U’khand eyes dam in seismic area
It appears that no lessons have been learnt from the Uttarakhand tragedy as the Uttarakhand government has been pushing full steam ahead with the Lakhwar dam project on the Yamuna river.
This 204-metre-high dam with a storage capacity of 580 cubic metres will submerge 1,385 hectares, including 868 hectares of forest land and 50 villages. The consolidated project will involve a 300 MW underground power-house and another 86-metre-high Vyasi dam with 2.7-km-long tunnel and a 120-MW underground power-house and barrage at Katapathar.
A clearance for this dam was granted in the 80s to the UP irrigation department. But in 2003, the clearance was transferred to NHPC who in turn re-transferred it to the Uttarakhand Jal Vidyut Nigam Ltd (UJVNL).

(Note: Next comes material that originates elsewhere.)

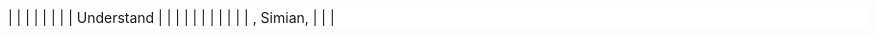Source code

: |    |            |                                                                         |                                                                                                                                                                          |                                               |                                                                                                                                                                                                                                                                                                                                                                                                                                                                                                                                                                                                                                                                                                                                                                                                                                       |                                                                                                                                                                                                                                                                      | Understand                                                                                                                                                                                                                                                                                                                        |                                                                                                                                                                                                                                                                                                                                                                                                                                                                                              |                                                                                                              |
|    |            |                                                                         |                                                                                                                                                                          |                                               |                                                                                                                                                                                                                                                                                                                                                                                                                                                                                                                                                                                                                                                                                                                                                                                                                                       |                                                                                                                                                                                                                                                                      | , Simian,                                                                                                                                                                                                                                                                                                                         |                                                                                                                                                                                                                                                                                                                                                                                                                                                                                              |                                                                                                              |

“But clearances are not transferable. How, then, is the ministry of environment permitting such transfers to take place?” questions Himanshu Thakkar heading the South Asia Network on Dams, Rivers and People.
Sixty experts have written an open letter to the MoEF questioning how such a project can be given the green light without having received either environment or forest clearances.
There has not been any cumulative impact assessment on the various existing, under construction and planned dams and hydro-projects in the Yamuna basin. To therefore allow yet another project to come up on a river which is extremely polluted and lacks surface flow will make it unsustainable, these experts warn. They also question construction in a seismically active area prone to flash floods, erosion and landslide.
Worse, the spillway capacity of the project has been underestimated which can cause unprecedented flooding downstream, including in Delhi.
The 43rd meeting of the Environmental Action Committee in 2010 had raised major questions regarding the construction of the Katapathar barrage downstream from the Vyasi Power House at Hartiari, especially since just 10 km downstream from this barrage there is already an existing barrage at Dak Pathar. Why then is another barrage required, the EAC had asked.